(Reuters) - U.S. companies’ borrowing to spend on capital investment was little changed in May from a year earlier, the Equipment Leasing and Finance Association (ELFA) said.
Companies signed up for $7.7 billion in new loans, leases and lines of credit last month. However, borrowing fell 3 percent from $7.9 billion in April.
“Business confidence and slowly rising interest rates appear to be serving as stimulus to increased demand for equipment,” ELFA Chief Executive Ralph Petta said in a statement.
“So long as fundamentals in the U.S. economy remain strong, we expect this demand cycle to continue into and beyond the summer months this year. The one wild card that could derail this benign scenario is tariff frictions with our trading partners across our contiguous borders, the EU and China.”

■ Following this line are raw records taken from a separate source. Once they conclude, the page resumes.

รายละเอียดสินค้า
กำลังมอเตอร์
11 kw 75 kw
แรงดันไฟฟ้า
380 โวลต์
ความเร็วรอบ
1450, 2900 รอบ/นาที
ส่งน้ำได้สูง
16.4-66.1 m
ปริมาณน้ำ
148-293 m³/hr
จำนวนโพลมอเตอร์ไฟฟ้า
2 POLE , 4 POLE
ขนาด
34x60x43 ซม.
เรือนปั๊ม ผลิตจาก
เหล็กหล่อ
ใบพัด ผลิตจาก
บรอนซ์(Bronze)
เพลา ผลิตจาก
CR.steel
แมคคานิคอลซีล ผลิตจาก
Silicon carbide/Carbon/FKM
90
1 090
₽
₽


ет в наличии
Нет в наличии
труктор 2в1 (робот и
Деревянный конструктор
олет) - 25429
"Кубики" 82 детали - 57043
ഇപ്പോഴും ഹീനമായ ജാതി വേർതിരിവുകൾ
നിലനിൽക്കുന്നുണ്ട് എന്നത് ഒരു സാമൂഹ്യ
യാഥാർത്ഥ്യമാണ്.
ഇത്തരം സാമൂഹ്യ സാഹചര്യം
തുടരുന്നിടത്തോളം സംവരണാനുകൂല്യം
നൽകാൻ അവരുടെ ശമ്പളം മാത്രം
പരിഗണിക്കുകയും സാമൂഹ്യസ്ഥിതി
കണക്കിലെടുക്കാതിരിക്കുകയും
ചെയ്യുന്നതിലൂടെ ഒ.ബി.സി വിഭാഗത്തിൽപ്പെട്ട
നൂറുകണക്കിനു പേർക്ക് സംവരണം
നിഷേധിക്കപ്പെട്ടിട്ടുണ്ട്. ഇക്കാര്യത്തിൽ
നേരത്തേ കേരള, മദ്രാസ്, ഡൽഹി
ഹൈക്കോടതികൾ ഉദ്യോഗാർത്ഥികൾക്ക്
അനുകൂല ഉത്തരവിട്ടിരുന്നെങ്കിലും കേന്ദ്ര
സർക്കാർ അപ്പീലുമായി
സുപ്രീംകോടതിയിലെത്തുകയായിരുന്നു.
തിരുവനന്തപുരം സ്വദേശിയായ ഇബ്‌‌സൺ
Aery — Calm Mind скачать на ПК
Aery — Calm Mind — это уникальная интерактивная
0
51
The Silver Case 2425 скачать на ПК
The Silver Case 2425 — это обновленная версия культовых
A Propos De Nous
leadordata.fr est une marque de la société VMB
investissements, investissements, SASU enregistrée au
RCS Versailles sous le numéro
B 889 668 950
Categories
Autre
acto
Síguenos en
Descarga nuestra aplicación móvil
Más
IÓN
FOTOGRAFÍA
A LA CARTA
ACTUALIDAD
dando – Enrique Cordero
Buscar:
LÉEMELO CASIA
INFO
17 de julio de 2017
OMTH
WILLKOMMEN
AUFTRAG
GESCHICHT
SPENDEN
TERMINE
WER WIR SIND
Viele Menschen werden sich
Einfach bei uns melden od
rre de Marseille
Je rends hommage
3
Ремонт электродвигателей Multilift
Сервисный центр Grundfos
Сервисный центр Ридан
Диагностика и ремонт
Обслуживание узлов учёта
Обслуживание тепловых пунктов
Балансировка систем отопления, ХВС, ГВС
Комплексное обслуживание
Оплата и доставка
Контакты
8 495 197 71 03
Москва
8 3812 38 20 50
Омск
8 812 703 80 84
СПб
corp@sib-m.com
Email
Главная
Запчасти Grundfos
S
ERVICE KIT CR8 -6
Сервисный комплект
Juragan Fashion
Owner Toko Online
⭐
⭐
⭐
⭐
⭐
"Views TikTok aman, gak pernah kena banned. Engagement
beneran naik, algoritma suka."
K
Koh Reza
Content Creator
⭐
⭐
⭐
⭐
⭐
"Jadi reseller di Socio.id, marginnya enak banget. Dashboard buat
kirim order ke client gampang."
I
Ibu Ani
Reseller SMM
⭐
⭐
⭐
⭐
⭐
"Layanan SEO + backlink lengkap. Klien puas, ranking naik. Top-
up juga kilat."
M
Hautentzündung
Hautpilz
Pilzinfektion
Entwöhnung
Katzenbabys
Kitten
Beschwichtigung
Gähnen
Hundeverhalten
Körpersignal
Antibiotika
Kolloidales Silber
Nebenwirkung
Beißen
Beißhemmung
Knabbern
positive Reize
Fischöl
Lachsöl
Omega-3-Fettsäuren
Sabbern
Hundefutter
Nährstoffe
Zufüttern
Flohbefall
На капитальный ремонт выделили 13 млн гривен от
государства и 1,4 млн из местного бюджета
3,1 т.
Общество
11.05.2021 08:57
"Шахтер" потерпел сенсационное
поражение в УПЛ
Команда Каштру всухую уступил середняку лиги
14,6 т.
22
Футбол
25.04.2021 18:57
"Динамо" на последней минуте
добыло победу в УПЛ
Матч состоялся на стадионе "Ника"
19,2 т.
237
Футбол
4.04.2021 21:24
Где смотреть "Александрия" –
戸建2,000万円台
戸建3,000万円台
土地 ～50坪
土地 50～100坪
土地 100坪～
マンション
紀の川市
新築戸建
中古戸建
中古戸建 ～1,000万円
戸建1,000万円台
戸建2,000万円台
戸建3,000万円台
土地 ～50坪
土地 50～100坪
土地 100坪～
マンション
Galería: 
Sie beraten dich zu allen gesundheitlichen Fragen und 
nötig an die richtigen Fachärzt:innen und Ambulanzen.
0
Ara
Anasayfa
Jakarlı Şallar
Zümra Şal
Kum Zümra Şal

Washington-based ELFA, a trade association that reports economic activity for the $1 trillion equipment finance sector, said credit approvals totaled 76.8 percent in May, up from 76.2 percent in April.
ELFA’s leasing and finance index measures the volume of commercial equipment financed in the United States. It is designed to complement the U.S. Commerce Department’s durable goods orders report, which it typically precedes by a few days.
ELFA’s index is based on a survey of 25 members that include Bank of America Corp (BAC.N), BB&T Corp (BBT.N), CIT Group Inc (CIT.N) and the financing affiliates or units of Caterpillar Inc (CAT.N), Deere & Co (DE.N), Verizon Communications Inc (VZ.N), Siemens AG (SIEGn.DE), Canon Inc (7751.T) and Volvo AB (VOLVb.ST).
The Equipment Leasing & Finance Foundation, ELFA’s non-profit affiliate, said its confidence index for June was 66.2, up from 64.6 in May. A reading of above 50 indicates a positive outlook.